Infrared microscopes are typically used in conjunction with an IR spectrometer to analyze small samples of various materials.
An infrared microscope typically receives infrared radiation from a source in the spectrometer. The microscope will include a sample stage for carrying a sample to be analysed and a series of optical elements for guiding radiation from the radiation source to the sample stage. These optical elements may include mirrors, lenses, and condensers. The infrared radiation is directed to an infrared detector, typically via a magnification assembly. The sample may also be viewed optically by means of visible radiation, i.e. the microscope functions in both the visible and the infrared spectrums. A variable aperture, which may be computer controlled, is located at the intermediate image plane. The variable aperture enables portions of the sample to be masked.

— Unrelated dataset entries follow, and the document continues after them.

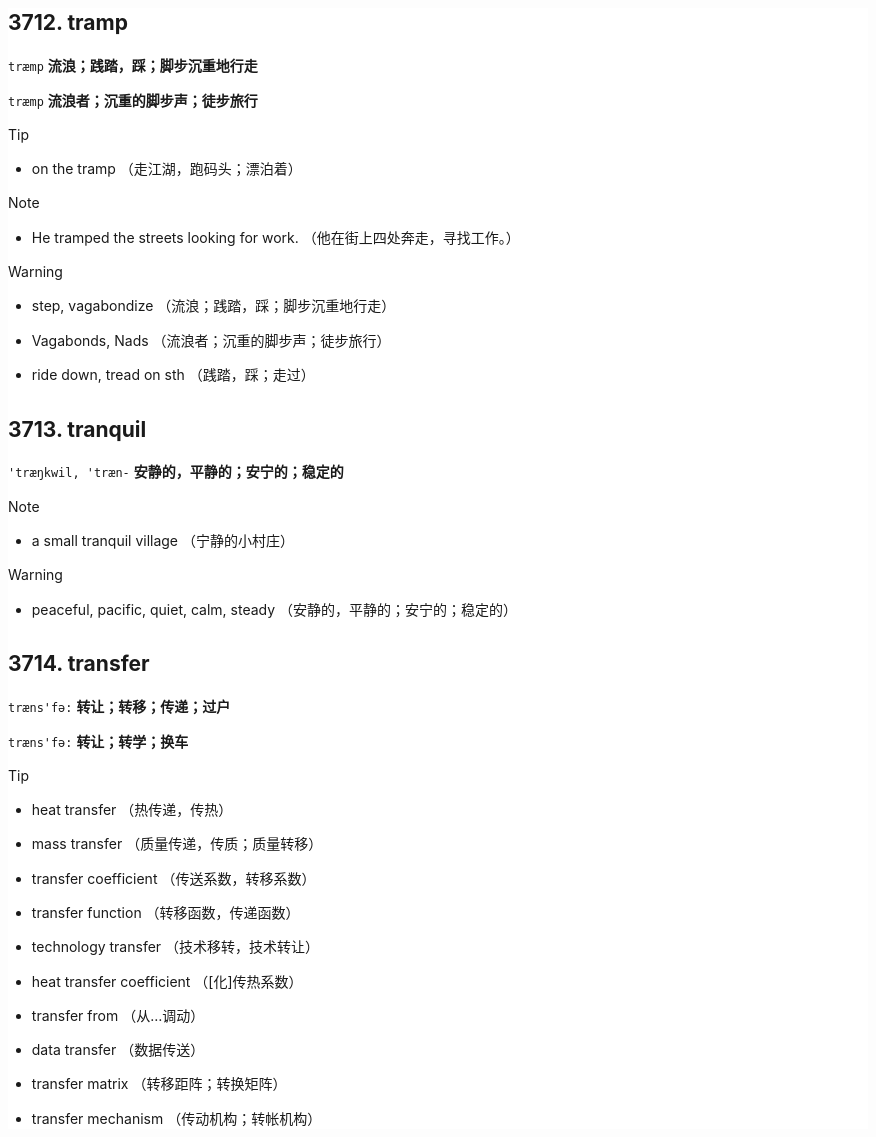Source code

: ## 3712. tramp

`træmp`  **流浪；践踏，踩；脚步沉重地行走**

`træmp`  **流浪者；沉重的脚步声；徒步旅行**

> [!TIP]
>
> - on the tramp （走江湖，跑码头；漂泊着）
>

> [!NOTE]
>
> - He tramped the streets looking for work. （他在街上四处奔走，寻找工作。）
>

> [!WARNING]
>
> - step, vagabondize （流浪；践踏，踩；脚步沉重地行走）
>
> - Vagabonds, Nads （流浪者；沉重的脚步声；徒步旅行）
>
> - ride down, tread on sth （践踏，踩；走过）
>

## 3713. tranquil

`'træŋkwil, 'træn-`  **安静的，平静的；安宁的；稳定的**

> [!NOTE]
>
> - a small tranquil village （宁静的小村庄）
>

> [!WARNING]
>
> - peaceful, pacific, quiet, calm, steady （安静的，平静的；安宁的；稳定的）
>

## 3714. transfer

`træns'fə:`  **转让；转移；传递；过户**

`træns'fə:`  **转让；转学；换车**

> [!TIP]
>
> - heat transfer （热传递，传热）
>
> - mass transfer （质量传递，传质；质量转移）
>
> - transfer coefficient （传送系数，转移系数）
>
> - transfer function （转移函数，传递函数）
>
> - technology transfer （技术移转，技术转让）
>
> - heat transfer coefficient （[化]传热系数）
>
> - transfer from （从…调动）
>
> - data transfer （数据传送）
>
> - transfer matrix （转移距阵；转换矩阵）
>
> - transfer mechanism （传动机构；转帐机构）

There is a need to be able to vary the magnification. Known IR microscopes achieve variable magnification via external interchange of the objectives. Others enable the exchange of internal focal plane array (FPA) optical elements, for example, by placing additional lenses or mirrors in the optical path. However, such systems have a number of disadvantages including limited wavelength coverage of the FPA optical elements where lenses are used, and a relatively difficult task of aligning the FPA optical elements due to the multiple surfaces of the lens system. The hygroscopic nature of lenses may lead to degradation in resolution and lenses may further be subject to chromatic aberrations. Moreover, approaches that rely on changes to typical FPA optical element configurations must be incorporated into each microscope at the time of manufacture. That is, it is not generally possible to add the capability to vary magnification to known microscopes that were not built with that capability.
What is needed, therefore, is an infrared microscope that overcomes at least the shortcomings of the known microscopes described above.